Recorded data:
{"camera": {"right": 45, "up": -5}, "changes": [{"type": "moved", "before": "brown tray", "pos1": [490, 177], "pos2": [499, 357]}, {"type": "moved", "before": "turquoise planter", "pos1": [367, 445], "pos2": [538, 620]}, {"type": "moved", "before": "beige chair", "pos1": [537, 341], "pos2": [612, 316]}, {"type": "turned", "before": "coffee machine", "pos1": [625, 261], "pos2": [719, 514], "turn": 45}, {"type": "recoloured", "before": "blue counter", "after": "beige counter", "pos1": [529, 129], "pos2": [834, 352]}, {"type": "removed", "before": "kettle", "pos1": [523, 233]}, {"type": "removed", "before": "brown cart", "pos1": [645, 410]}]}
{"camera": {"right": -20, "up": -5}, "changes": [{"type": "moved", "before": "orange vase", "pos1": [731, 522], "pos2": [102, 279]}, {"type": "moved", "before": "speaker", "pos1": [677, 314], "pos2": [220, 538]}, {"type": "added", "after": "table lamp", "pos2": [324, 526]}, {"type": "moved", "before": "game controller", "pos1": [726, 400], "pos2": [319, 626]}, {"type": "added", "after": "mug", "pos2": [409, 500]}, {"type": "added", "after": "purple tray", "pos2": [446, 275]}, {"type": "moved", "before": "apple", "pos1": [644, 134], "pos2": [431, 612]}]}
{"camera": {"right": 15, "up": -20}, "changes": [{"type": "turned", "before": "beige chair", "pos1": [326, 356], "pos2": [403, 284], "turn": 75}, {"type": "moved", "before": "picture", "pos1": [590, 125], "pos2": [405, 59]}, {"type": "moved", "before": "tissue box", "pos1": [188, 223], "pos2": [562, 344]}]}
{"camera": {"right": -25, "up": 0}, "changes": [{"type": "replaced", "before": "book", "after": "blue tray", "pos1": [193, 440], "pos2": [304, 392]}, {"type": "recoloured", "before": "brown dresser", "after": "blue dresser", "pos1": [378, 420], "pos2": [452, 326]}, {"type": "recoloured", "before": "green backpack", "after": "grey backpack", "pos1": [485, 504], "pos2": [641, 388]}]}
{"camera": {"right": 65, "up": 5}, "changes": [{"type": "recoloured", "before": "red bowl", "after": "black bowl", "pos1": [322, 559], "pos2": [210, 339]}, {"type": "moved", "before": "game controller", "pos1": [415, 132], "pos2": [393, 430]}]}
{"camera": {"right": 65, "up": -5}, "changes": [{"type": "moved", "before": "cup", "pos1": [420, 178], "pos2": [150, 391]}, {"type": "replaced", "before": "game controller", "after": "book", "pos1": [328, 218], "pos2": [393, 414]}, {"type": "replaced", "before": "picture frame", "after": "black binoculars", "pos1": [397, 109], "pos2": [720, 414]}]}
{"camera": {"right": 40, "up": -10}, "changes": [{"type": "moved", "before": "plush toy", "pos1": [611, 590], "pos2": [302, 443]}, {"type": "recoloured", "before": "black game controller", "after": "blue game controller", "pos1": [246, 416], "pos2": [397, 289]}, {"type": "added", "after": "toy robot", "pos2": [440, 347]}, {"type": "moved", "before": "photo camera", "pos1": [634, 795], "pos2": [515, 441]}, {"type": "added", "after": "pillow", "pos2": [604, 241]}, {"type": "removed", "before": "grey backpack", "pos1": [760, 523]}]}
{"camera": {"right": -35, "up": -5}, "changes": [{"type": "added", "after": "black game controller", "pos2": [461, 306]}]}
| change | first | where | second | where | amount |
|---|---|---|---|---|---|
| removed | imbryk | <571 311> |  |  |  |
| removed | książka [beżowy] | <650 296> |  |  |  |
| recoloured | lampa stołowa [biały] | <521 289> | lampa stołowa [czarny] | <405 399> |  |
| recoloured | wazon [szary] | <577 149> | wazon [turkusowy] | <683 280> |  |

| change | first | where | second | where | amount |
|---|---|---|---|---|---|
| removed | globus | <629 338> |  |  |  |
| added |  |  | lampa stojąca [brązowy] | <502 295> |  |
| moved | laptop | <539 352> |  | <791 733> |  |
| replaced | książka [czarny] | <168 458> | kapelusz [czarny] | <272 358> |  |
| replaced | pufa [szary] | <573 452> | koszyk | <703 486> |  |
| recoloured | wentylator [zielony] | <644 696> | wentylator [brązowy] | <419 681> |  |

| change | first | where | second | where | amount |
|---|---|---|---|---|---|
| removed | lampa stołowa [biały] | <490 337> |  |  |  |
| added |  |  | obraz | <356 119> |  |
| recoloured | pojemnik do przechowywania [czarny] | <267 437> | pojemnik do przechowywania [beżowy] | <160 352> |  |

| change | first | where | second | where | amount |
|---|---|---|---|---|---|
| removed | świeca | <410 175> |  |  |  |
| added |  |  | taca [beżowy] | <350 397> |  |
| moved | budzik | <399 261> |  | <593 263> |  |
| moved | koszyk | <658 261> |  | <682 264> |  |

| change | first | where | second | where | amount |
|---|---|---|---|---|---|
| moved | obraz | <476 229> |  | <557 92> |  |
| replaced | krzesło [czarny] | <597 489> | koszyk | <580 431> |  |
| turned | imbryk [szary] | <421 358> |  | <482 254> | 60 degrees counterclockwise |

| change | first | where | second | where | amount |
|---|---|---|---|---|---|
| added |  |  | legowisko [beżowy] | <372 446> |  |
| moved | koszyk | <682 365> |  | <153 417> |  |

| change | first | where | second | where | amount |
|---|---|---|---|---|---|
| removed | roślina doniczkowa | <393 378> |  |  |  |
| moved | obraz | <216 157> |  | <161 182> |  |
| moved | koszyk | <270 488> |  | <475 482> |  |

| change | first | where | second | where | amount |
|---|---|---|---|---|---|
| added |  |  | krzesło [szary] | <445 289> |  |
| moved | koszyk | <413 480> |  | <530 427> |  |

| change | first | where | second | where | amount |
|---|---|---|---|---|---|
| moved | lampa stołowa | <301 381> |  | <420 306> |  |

AIM OF THE EXERCISE — Line by line, output the records exactly as given.

ANSWER SPACE —
{"camera": {"right": 45, "up": -5}, "changes": [{"type": "moved", "before": "brown tray", "pos1": [490, 177], "pos2": [499, 357]}, {"type": "moved", "before": "turquoise planter", "pos1": [367, 445], "pos2": [538, 620]}, {"type": "moved", "before": "beige chair", "pos1": [537, 341], "pos2": [612, 316]}, {"type": "turned", "before": "coffee machine", "pos1": [625, 261], "pos2": [719, 514], "turn": 45}, {"type": "recoloured", "before": "blue counter", "after": "beige counter", "pos1": [529, 129], "pos2": [834, 352]}, {"type": "removed", "before": "kettle", "pos1": [523, 233]}, {"type": "removed", "before": "brown cart", "pos1": [645, 410]}]}
{"camera": {"right": -20, "up": -5}, "changes": [{"type": "moved", "before": "orange vase", "pos1": [731, 522], "pos2": [102, 279]}, {"type": "moved", "before": "speaker", "pos1": [677, 314], "pos2": [220, 538]}, {"type": "added", "after": "table lamp", "pos2": [324, 526]}, {"type": "moved", "before": "game controller", "pos1": [726, 400], "pos2": [319, 626]}, {"type": "added", "after": "mug", "pos2": [409, 500]}, {"type": "added", "after": "purple tray", "pos2": [446, 275]}, {"type": "moved", "before": "apple", "pos1": [644, 134], "pos2": [431, 612]}]}
{"camera": {"right": 15, "up": -20}, "changes": [{"type": "turned", "before": "beige chair", "pos1": [326, 356], "pos2": [403, 284], "turn": 75}, {"type": "moved", "before": "picture", "pos1": [590, 125], "pos2": [405, 59]}, {"type": "moved", "before": "tissue box", "pos1": [188, 223], "pos2": [562, 344]}]}
{"camera": {"right": -25, "up": 0}, "changes": [{"type": "replaced", "before": "book", "after": "blue tray", "pos1": [193, 440], "pos2": [304, 392]}, {"type": "recoloured", "before": "brown dresser", "after": "blue dresser", "pos1": [378, 420], "pos2": [452, 326]}, {"type": "recoloured", "before": "green backpack", "after": "grey backpack", "pos1": [485, 504], "pos2": [641, 388]}]}
{"camera": {"right": 65, "up": 5}, "changes": [{"type": "recoloured", "before": "red bowl", "after": "black bowl", "pos1": [322, 559], "pos2": [210, 339]}, {"type": "moved", "before": "game controller", "pos1": [415, 132], "pos2": [393, 430]}]}
{"camera": {"right": 65, "up": -5}, "changes": [{"type": "moved", "before": "cup", "pos1": [420, 178], "pos2": [150, 391]}, {"type": "replaced", "before": "game controller", "after": "book", "pos1": [328, 218], "pos2": [393, 414]}, {"type": "replaced", "before": "picture frame", "after": "black binoculars", "pos1": [397, 109], "pos2": [720, 414]}]}
{"camera": {"right": 40, "up": -10}, "changes": [{"type": "moved", "before": "plush toy", "pos1": [611, 590], "pos2": [302, 443]}, {"type": "recoloured", "before": "black game controller", "after": "blue game controller", "pos1": [246, 416], "pos2": [397, 289]}, {"type": "added", "after": "toy robot", "pos2": [440, 347]}, {"type": "moved", "before": "photo camera", "pos1": [634, 795], "pos2": [515, 441]}, {"type": "added", "after": "pillow", "pos2": [604, 241]}, {"type": "removed", "before": "grey backpack", "pos1": [760, 523]}]}
{"camera": {"right": -35, "up": -5}, "changes": [{"type": "added", "after": "black game controller", "pos2": [461, 306]}]}
| change | first | where | second | where | amount |
|---|---|---|---|---|---|
| removed | imbryk | <571 311> |  |  |  |
| removed | książka [beżowy] | <650 296> |  |  |  |
| recoloured | lampa stołowa [biały] | <521 289> | lampa stołowa [czarny] | <405 399> |  |
| recoloured | wazon [szary] | <577 149> | wazon [turkusowy] | <683 280> |  |

| change | first | where | second | where | amount |
|---|---|---|---|---|---|
| removed | globus | <629 338> |  |  |  |
| added |  |  | lampa stojąca [brązowy] | <502 295> |  |
| moved | laptop | <539 352> |  | <791 733> |  |
| replaced | książka [czarny] | <168 458> | kapelusz [czarny] | <272 358> |  |
| replaced | pufa [szary] | <573 452> | koszyk | <703 486> |  |
| recoloured | wentylator [zielony] | <644 696> | wentylator [brązowy] | <419 681> |  |

| change | first | where | second | where | amount |
|---|---|---|---|---|---|
| removed | lampa stołowa [biały] | <490 337> |  |  |  |
| added |  |  | obraz | <356 119> |  |
| recoloured | pojemnik do przechowywania [czarny] | <267 437> | pojemnik do przechowywania [beżowy] | <160 352> |  |

| change | first | where | second | where | amount |
|---|---|---|---|---|---|
| removed | świeca | <410 175> |  |  |  |
| added |  |  | taca [beżowy] | <350 397> |  |
| moved | budzik | <399 261> |  | <593 263> |  |
| moved | koszyk | <658 261> |  | <682 264> |  |

| change | first | where | second | where | amount |
|---|---|---|---|---|---|
| moved | obraz | <476 229> |  | <557 92> |  |
| replaced | krzesło [czarny] | <597 489> | koszyk | <580 431> |  |
| turned | imbryk [szary] | <421 358> |  | <482 254> | 60 degrees counterclockwise |

| change | first | where | second | where | amount |
|---|---|---|---|---|---|
| added |  |  | legowisko [beżowy] | <372 446> |  |
| moved | koszyk | <682 365> |  | <153 417> |  |

| change | first | where | second | where | amount |
|---|---|---|---|---|---|
| removed | roślina doniczkowa | <393 378> |  |  |  |
| moved | obraz | <216 157> |  | <161 182> |  |
| moved | koszyk | <270 488> |  | <475 482> |  |

| change | first | where | second | where | amount |
|---|---|---|---|---|---|
| added |  |  | krzesło [szary] | <445 289> |  |
| moved | koszyk | <413 480> |  | <530 427> |  |

| change | first | where | second | where | amount |
|---|---|---|---|---|---|
| moved | lampa stołowa | <301 381> |  | <420 306> |  |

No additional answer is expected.